Output the lines from the line containing "Document page, 1275x1650 pixels." up to and including the line containing "table_cell [18, 816, 637, 1214]", keeping every character unchanged.

Data items
=-=-=

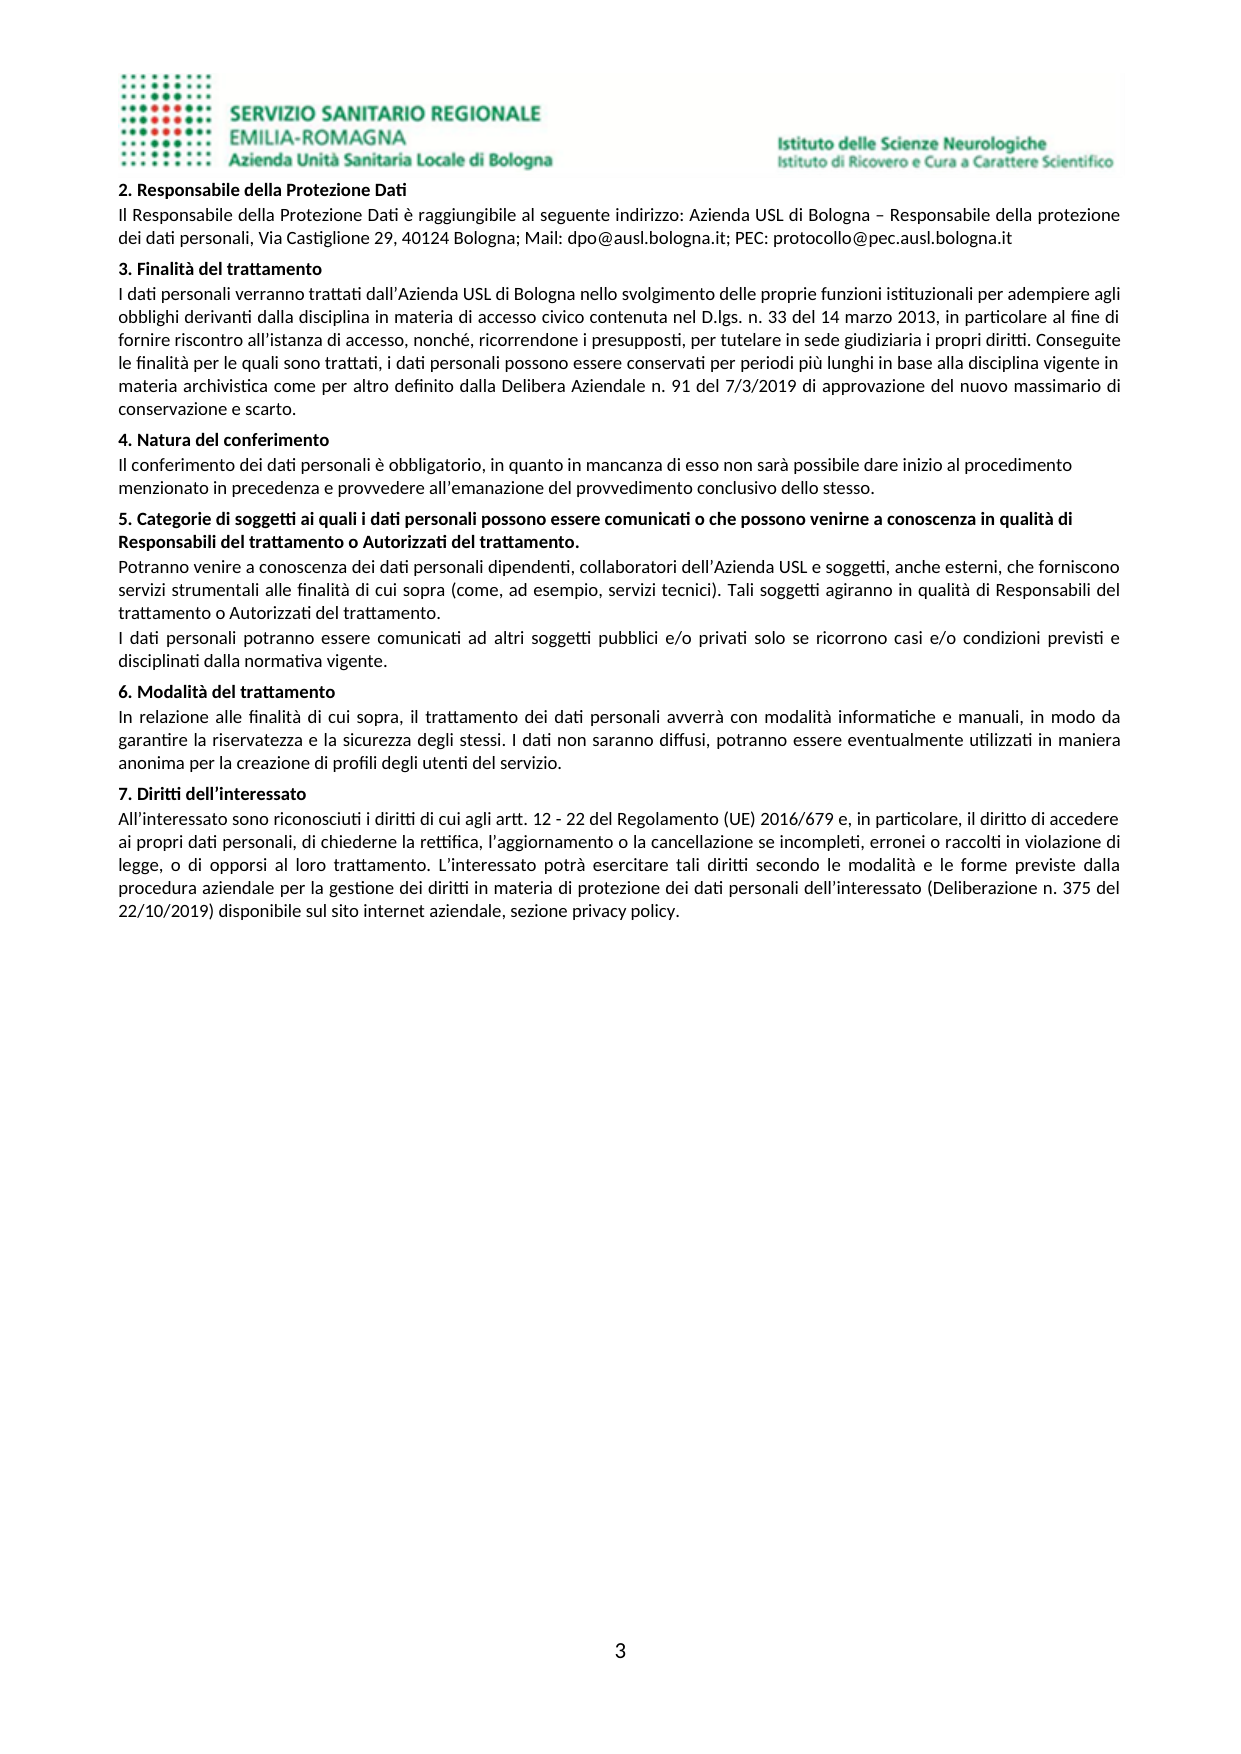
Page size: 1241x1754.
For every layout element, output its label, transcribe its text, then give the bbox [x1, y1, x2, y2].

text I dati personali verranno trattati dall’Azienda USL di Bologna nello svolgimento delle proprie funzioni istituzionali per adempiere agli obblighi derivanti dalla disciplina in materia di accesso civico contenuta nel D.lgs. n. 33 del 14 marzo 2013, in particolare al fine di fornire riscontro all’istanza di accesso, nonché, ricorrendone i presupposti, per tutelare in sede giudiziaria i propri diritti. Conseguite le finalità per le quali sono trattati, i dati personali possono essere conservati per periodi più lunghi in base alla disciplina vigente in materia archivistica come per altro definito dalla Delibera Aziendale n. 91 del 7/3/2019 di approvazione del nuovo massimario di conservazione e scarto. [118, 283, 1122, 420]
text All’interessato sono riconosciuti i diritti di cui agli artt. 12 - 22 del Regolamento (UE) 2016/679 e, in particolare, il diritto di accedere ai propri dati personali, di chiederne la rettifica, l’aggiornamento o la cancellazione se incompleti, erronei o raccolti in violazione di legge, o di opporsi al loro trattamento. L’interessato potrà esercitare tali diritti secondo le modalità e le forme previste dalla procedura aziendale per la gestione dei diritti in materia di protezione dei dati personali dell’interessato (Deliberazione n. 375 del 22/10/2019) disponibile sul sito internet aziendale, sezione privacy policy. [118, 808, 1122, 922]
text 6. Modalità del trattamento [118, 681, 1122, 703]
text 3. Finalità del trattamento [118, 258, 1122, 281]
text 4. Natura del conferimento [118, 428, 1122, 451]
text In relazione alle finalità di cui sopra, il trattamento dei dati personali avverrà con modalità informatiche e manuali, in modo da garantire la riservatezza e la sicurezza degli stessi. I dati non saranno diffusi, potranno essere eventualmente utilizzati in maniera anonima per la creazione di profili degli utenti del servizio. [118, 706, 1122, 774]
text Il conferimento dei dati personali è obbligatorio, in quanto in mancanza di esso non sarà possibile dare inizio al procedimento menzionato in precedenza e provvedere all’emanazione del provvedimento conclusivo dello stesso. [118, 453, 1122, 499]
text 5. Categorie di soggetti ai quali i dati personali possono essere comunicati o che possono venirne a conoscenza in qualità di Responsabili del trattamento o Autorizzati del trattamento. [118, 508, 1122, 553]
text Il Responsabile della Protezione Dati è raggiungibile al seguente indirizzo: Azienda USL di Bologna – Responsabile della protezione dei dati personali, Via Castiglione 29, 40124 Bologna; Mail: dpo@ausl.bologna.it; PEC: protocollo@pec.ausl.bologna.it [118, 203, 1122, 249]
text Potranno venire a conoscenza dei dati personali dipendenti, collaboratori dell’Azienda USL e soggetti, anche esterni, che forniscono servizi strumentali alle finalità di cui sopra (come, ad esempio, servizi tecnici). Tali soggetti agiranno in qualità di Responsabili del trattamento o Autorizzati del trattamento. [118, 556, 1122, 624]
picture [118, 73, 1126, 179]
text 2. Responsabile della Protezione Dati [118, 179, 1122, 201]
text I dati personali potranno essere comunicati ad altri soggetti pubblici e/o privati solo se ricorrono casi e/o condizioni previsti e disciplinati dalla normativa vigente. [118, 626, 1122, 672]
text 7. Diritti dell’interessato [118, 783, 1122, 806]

=-=-=

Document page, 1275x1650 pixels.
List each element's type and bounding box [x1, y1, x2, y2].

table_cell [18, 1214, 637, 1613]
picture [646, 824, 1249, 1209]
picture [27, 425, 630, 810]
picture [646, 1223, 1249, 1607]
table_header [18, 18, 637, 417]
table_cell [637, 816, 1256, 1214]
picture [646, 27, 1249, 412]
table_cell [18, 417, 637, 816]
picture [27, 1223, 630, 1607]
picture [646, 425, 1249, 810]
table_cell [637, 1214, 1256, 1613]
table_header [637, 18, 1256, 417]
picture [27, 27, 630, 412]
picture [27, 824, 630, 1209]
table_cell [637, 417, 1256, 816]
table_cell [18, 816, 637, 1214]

=-=-=

**Written answer**
Document page, 1275x1650 pixels.
List each element's type and bounding box [x1, y1, x2, y2].

table_cell [18, 1214, 637, 1613]
picture [646, 824, 1249, 1209]
picture [27, 425, 630, 810]
picture [646, 1223, 1249, 1607]
table_header [18, 18, 637, 417]
table_cell [637, 816, 1256, 1214]
picture [646, 27, 1249, 412]
table_cell [18, 417, 637, 816]
picture [27, 1223, 630, 1607]
picture [646, 425, 1249, 810]
table_cell [637, 1214, 1256, 1613]
table_header [637, 18, 1256, 417]
picture [27, 27, 630, 412]
picture [27, 824, 630, 1209]
table_cell [637, 417, 1256, 816]
table_cell [18, 816, 637, 1214]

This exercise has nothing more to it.